I originally had my server exposed to the world thinking the server is quite secure. I still think it’s pretty secure as Fail2ban and iptables work quite well; see this experience with trying to connect to a SIP extension from outside (remote connection) where the extension was restricted to only internal IP addresses. Basically, if you fail to authenticate any service (ssh, http, sip, etc.) a few times, the server will no longer respond to you (all services) until the pbx server is restarted.
My current setup: pbx behind a router with only the necessary ports opened as advised by all the experts.

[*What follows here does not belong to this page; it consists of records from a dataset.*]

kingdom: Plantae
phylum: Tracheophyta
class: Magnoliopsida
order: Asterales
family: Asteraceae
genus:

One issue I encountered was that I was able to register a sip connection on the local network but not remotely across the internet, even though all my ports were forwarded. Using the following method, I realize that my connection to port 5060 never made it to the server:
sip set debug on ## debug sip registrations. if you are trying to register a connection and you don't see any activity here, then your packets never made it to the server
Even if I removed the firewall (router) and exposed all ports to the internet (DMZ), I was not able register a remote sip connection. I later realize it was because of
iptables (Linux firewall) on the pbx server. See this for more details. After executing the following command,
iptables -A INPUT -p udp -m udp --dport 5060 -j ACCEPT
I was able to register a remote sip connection. To make this permanent, I added the rule via Webmin (
http://local.ip:9001/). Your pbx server needs to respond to inquiries from ports 5060, 4569, and 10000-20000 UDP; I think somehow 5060 was set as TCP instead of UDP during installation, so I had to fix it manually. Restart the server to have the new rule take effect. Thank you n3glv, navaismo, adam1, and [TK]D-Fender from
#freepbx for your help.
To guard against bots scanning for pbx servers, it might be wise to change the sip port for each extension from 5060 to something else.